The Ayatollah Who Wants a Nuke to Conquer the World for Islam
In his Eid el Fitr sermon of Oct. 24, Iran’s spiritual ruler Ayatollah Ali Khamenei reproved the candidates running for election to the 87-strong “Experts Council” for their unbridled smearing of rival contenders.
He warned them that their malignant rhetoric would turn the electorate against the regime and drive millions of voters away from the polling stations on December 15.
Addressing a mass audience in the Great Mosque in southern Tehran, the supreme ruler had this to say: It is forbidden to blacken electoral candidates with slanderous accusations about their past. Such words repulse the voting public and are detrimental to the regime’s wellbeing. Khamenei underlined the tremendous importance of the Council of Experts as the key to the orderly functioning of government “at a time when leaders may vanish from the scene for any reason.”

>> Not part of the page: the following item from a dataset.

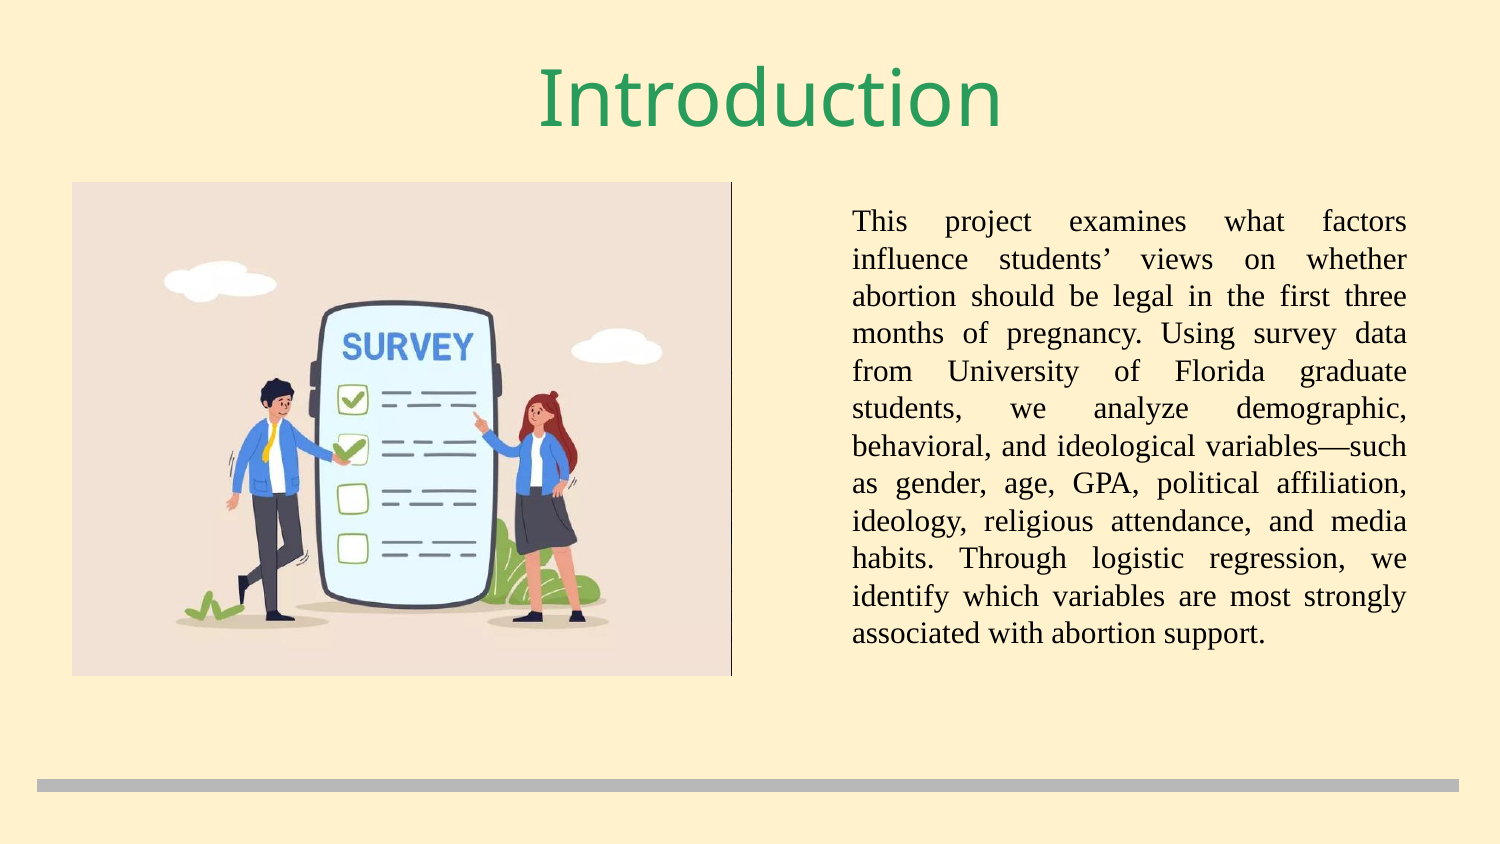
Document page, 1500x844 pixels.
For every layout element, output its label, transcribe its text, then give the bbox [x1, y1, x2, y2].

picture [72, 181, 732, 676]
title Introduction [128, 31, 1415, 141]
title This project examines what factors influence students’ views on whether abortion should be legal in the first three months of pregnancy. Using survey data from University of Florida graduate students, we analyze demographic, behavioral, and ideological variables—such as gender, age, GPA, political affiliation, ideology, religious attendance, and media habits. Through logistic regression, we identify which variables are most strongly associated with abortion support. [852, 200, 1408, 657]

In view of this key function, the election campaign for the Council of Experts is described by DEBKA-Net-Weekly‘s Iran experts as heating up for a knock-down fight between the former president Ali Akbar Hashemi Rafsani‘s faction, which offers a traditionally conservative form of leadership, and the adherents of the fiery Ayatollah Mohammad Taqi Mesbah Yazdi, president Mahmoud Ahmadinejad’s mentor.
This ayatollah, like his disciple, is driving his government with all his might to build a nuclear bomb and warheads.
For this arch-radical group, the sky is the limit: they will be satisfied with nothing less than total domination of all Iran’s state institutions.
The smear campaign which drew Khamenei’s wrath is one-sided. On Oct. 23, Khamenei had the president on the carpet for bad-mouthing the Rafsanjani family, which Forbes Magazine once described as being raised by the 1979 Islamic Revolution from modest pistachio farmers to one of the “Millionaire Mullahs.”
In previous DNW editions, our Iranian sources reported that Ahmadinejad’s hard-line faction plans to take over one state institution after another.
Well, it turns out that they are now moving in on the Experts Council after capturing the presidency, majority control of parliament – the Majlis and the judiciary, which is dominated by hardline Ayatollah Mahmoud Hashemi-Shahroudi.
Iran‘s radicals set to seize the last government outpost
The president and his teacher lead a wild-eyed flock. It consists of heads of the fanatical Revolutionary Guards high command, led by Yahay Rahim Safavi, ex-commanders of the RC awarded positions of influence, like Mostafa Pour-Mohammadi and Mohammad Baqer Zolghadr, respectively minister and deputy minister of the interior.
This group is rounded off by a clutch of hyper-extremist clerics, who aspire to spread the Islamic revolution by bombing every country in the world into submission to expedite the coming of the Shiite messiah or Mahdi, known in Iran as Emam-e Zaman.
This group is headed by Ahmadinejad’s spiritual guide, Ayatollah Mohammad Taqi Mezba Yazdi.
Khamenei was moved to rebuke the president by a scurrilous press campaign run in the Iranian religious center of Qom. It accuses members of the Rafsanjani family of financial wrongdoing. His sons are said in one report to have taken $40 m in kickbacks from the Norwegian Satoil company for an oil concession in Iran. In the end, the company lost the tender and was heavily fined by a court in Oslo for handing out bribes.
Other reports engineered by the president’s henchmen in Qom held that Rafsanjani and his sons own aviation, transport, import-export, communications and building monopolies.
At first, these accusations discouraged Rafsanjani from running for election to the Council of Experts. But at the last moment, before the list of candidates was closed last week, he came around and put his name down.
Rafsanjani is still licking the wounds he suffered at the same hands using the same smear tactics from last year’s lost presidential election to a nonentity called Ahmadinejad, then mayor of Tehran, as well from failing to win a Majlis seat as one of the 30 Tehran representatives.
Khamenei’s strong words to the president had no effect whatsoever; the campaign of character assassination still keeps going and the Ahmadinejad-Mesbah Yazdi venture goes from strength to strength. It now looks as though nothing can stop the ultra-radical RGs and clerics from taking over the Council of Experts and capturing the last outpost of government in Tehran.
While slandering the Rafsanjanis for their wealth, the Revolutionary Guards, the backbone of the Ahmadinejad presidency, have made themselves the richest organization in the Islamic Republic, having cornered large slices of the national financial and commercial resources.
To smooth their path for capturing the Council of Experts, the RC succeeded in amending its statutes to make candidacy available to lay entrants as well as clerics. The amendment opened the floodgates for RC members to swamp the Council of Experts.
Another ruse enabled them to prolong the life term of the council from eight to nine years and two months.
Assuming that within this period, the elderly Khamenei will fade from the scene, the radicalized Council of Experts will have a free hand to choose a supreme ruler willing to go all-out for a nuclearized Iran.